The future of medical diagnostics may come in the form of 3-D printed electronic Jell-o, according to an Australian chemist who's working on developing edible sensors made out of materials like gelatin.
"What I'm suggesting is that we can eat our electronics and then they can perform a function and naturally go away," says Marc in het Panhuis, associate professor chemistry and head of the soft materials group at the University of Wollongong, Australia.
With his team, in het Panhuis is developing hydrogels made from edible materials, in the hope that they can be used in 3-D printers to make all sorts of devices.
The trouble with hydrogels generally is that they're fragile, but the group has found that using two different polymers, which form cross-linked molecular chains, makes the gels much more robust. For instance, they mix gelatin with genipin, an anti-inflammatory agent derived from the fruit of the gardenia plant. They also use gellan gum, a thickener used in pastries, sauces, puddings, jellies, and jams.
For a crosslinker, they add common salts. Soaking the gellum gum hydrogel in sodium chloride-table salt-for seven days causes it to swell and become more mechanically stable. "Together this gives you a really tough gel," in het Panhuis told a session at the Materials Research Society's Fall Meeting in Boston this week.

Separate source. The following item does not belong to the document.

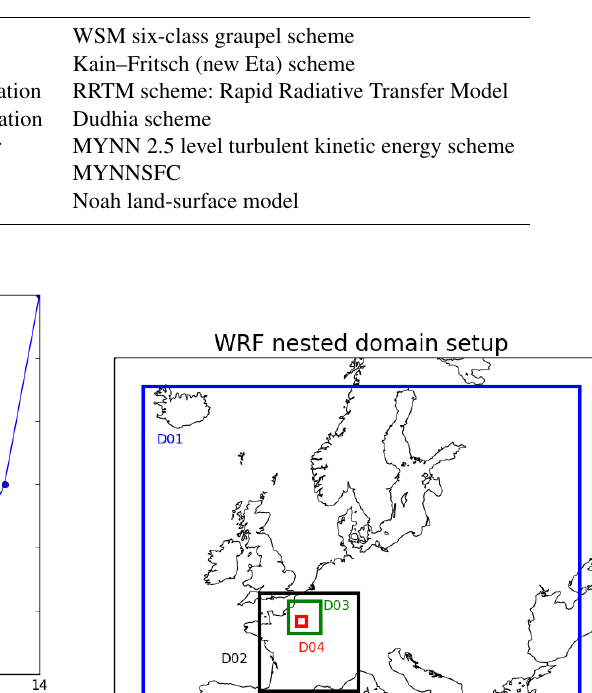
Figure 1. Regional-scale domains: Europe (domain 1, with a spatial resolution of 45km × 45km), France (domain 2, with a spatial resolution 9km × 9km) and the Île-de-France region (domain 3, with a spatial resolution 3km × 3km) for one-way nesting simulations using Polair3D, as well as Paris (domain 4, with a spatial resolution of 1km × 1km) for simulations with SinG. Table 1. Main physical options used in WRF simulations.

Because hydrogels contain so much water-up to 97.5 percent, in het Panhuis says-they're naturally conductive, and adding sodium ions makes them more so. Cesium chloride gives even better conductivity that sodium chloride, but of course renders the material inedible.
The materials would be in a liquid state for 3-D printing, but would gel as they cooled over the course of a couple of hours, the same way Jell-O sets in the refrigerator. Using printable materials that have tunable electronic properties, in het Panhuis envisions building biomedical sensors that can be swallowed.
One challenge, he says, is figuring out how to read out the information such sensors gather. They'd also need to be made small enough so they can be ingested. He admits the idea is "a little way off." But with seven years of funding, his goal is to develop something in that time frame.
Longer term, he's hoping to develop such materials for soft robotics, for instance to make biocompatible actuators that could sense and control the pressure applied by a prosthetic hand.
Pliable, conductive materials could also be useful in so-called 4-D printing, in which a device built by a 3-D printer can change its shape over time.